Exercise materials Start Marker
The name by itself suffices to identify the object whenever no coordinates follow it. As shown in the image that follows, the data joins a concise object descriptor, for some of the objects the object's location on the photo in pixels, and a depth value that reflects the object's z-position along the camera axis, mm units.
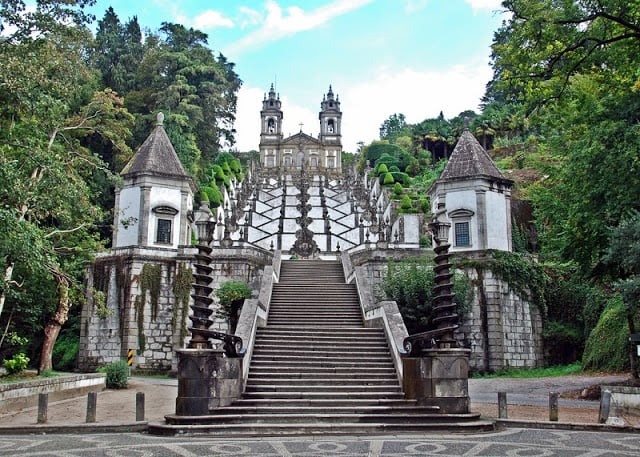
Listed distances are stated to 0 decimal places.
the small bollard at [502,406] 12508
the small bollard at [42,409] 12742
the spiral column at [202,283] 12836
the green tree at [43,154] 13969
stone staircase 11777
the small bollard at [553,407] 12078
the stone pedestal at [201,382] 12305
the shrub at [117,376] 19672
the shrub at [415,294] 23031
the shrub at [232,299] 24328
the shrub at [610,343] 20828
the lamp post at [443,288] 13109
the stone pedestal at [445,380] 12750
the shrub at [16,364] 17844
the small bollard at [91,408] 12555
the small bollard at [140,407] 12625
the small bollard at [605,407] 11805
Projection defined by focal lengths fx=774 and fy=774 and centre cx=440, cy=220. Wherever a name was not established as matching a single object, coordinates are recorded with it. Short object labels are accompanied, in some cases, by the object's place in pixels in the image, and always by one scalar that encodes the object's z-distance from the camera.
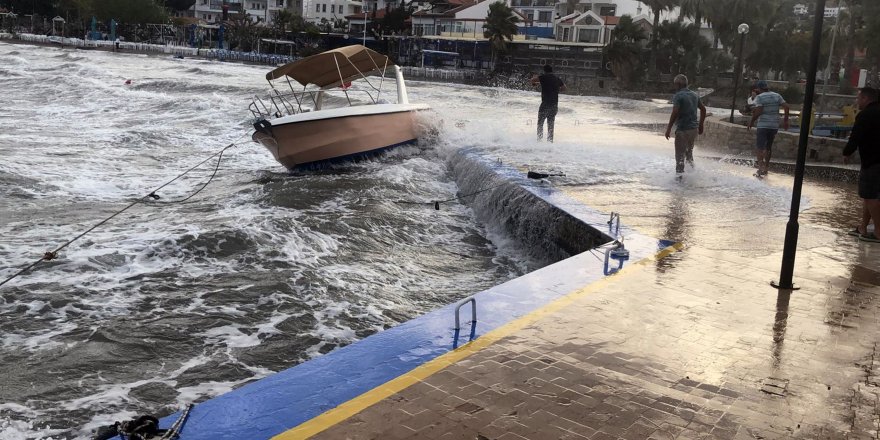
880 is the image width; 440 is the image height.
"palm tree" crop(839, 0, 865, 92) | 43.01
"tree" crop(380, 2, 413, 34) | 98.25
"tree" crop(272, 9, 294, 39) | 103.81
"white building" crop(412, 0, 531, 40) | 85.94
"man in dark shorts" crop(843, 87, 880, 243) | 7.90
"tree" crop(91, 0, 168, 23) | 112.19
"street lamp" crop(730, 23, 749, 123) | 22.84
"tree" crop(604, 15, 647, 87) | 65.12
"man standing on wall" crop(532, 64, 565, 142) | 16.25
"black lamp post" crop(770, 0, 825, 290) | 6.06
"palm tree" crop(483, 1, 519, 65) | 76.31
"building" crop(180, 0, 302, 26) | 131.88
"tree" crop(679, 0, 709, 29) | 57.92
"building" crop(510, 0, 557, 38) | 84.25
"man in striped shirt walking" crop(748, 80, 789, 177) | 13.11
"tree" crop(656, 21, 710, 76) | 62.84
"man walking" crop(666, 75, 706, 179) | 12.14
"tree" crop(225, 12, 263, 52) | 105.69
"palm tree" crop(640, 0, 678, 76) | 64.33
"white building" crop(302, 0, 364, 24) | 121.06
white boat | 16.20
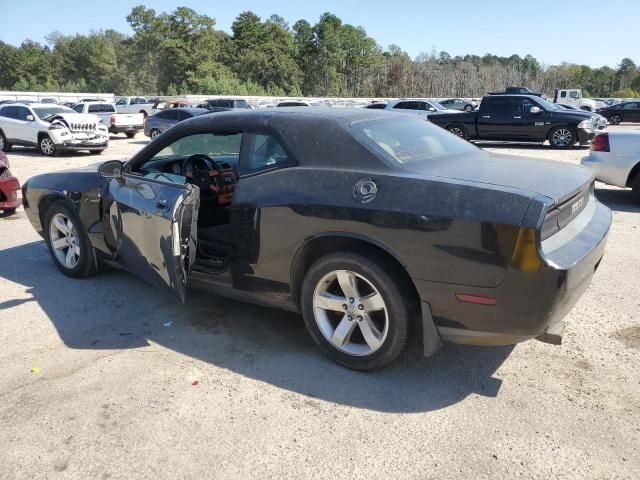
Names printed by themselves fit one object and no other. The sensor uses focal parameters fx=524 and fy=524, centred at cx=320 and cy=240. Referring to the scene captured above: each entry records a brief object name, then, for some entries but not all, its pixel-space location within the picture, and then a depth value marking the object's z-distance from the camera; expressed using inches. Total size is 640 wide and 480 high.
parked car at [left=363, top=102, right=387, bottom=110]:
Exercise materials End Marker
*The problem*: Please reproduce each entry exactly as given and omit the pictures.

*Response box*:
The name by itself suffices to identify the object whenever no coordinates follow it. As shown in the image that follows, the data joins a concise object descriptor, for some of the objects the object's location on the photo in pixels, and a depth value that reflects the object's z-position along the camera axis, mm units.
Listed distances are stated to 0 decimal places.
the small bollard at [502,406] 12508
the small bollard at [42,409] 12742
the spiral column at [202,283] 12836
the green tree at [43,154] 13969
stone staircase 11777
the small bollard at [553,407] 12078
the stone pedestal at [201,382] 12305
the shrub at [117,376] 19672
the shrub at [415,294] 23031
the shrub at [232,299] 24328
the shrub at [610,343] 20828
the lamp post at [443,288] 13109
the stone pedestal at [445,380] 12750
the shrub at [16,364] 17844
the small bollard at [91,408] 12555
the small bollard at [140,407] 12625
the small bollard at [605,407] 11805
Projection defined by focal lengths fx=774 and fy=774 and centre cx=440, cy=220. Wherever a name was not established as matching a single object, coordinates are recorded with it. Short object labels are accompanied, in some cases, by the object's place in pixels in the image, and always by one scalar that encodes the object's z-distance from the camera.
880 is the image width; 440 is the image height.
"palm tree" crop(839, 0, 865, 92) | 43.01
"tree" crop(380, 2, 413, 34) | 98.25
"tree" crop(272, 9, 294, 39) | 103.81
"white building" crop(412, 0, 531, 40) | 85.94
"man in dark shorts" crop(843, 87, 880, 243) | 7.90
"tree" crop(91, 0, 168, 23) | 112.19
"street lamp" crop(730, 23, 749, 123) | 22.84
"tree" crop(604, 15, 647, 87) | 65.12
"man standing on wall" crop(532, 64, 565, 142) | 16.25
"black lamp post" crop(770, 0, 825, 290) | 6.06
"palm tree" crop(483, 1, 519, 65) | 76.31
"building" crop(180, 0, 302, 26) | 131.88
"tree" crop(679, 0, 709, 29) | 57.92
"building" crop(510, 0, 557, 38) | 84.25
"man in striped shirt walking" crop(748, 80, 789, 177) | 13.11
"tree" crop(656, 21, 710, 76) | 62.84
"man walking" crop(666, 75, 706, 179) | 12.14
"tree" crop(225, 12, 263, 52) | 105.69
"palm tree" crop(640, 0, 678, 76) | 64.33
"white building" crop(302, 0, 364, 24) | 121.06
white boat | 16.20
Names printed by themselves fit one object and no other. The sensor uses focal parameters fx=524 and fy=524, centred at cx=320 and cy=240. Referring to the scene captured above: each entry records a brief object name, then, for some entries but not all, its pixel-space location within the picture, and then a depth value marking the object's z-distance from the camera; expressed using inches. Total size is 640 wide and 480 high.
parked car at [left=363, top=102, right=387, bottom=110]:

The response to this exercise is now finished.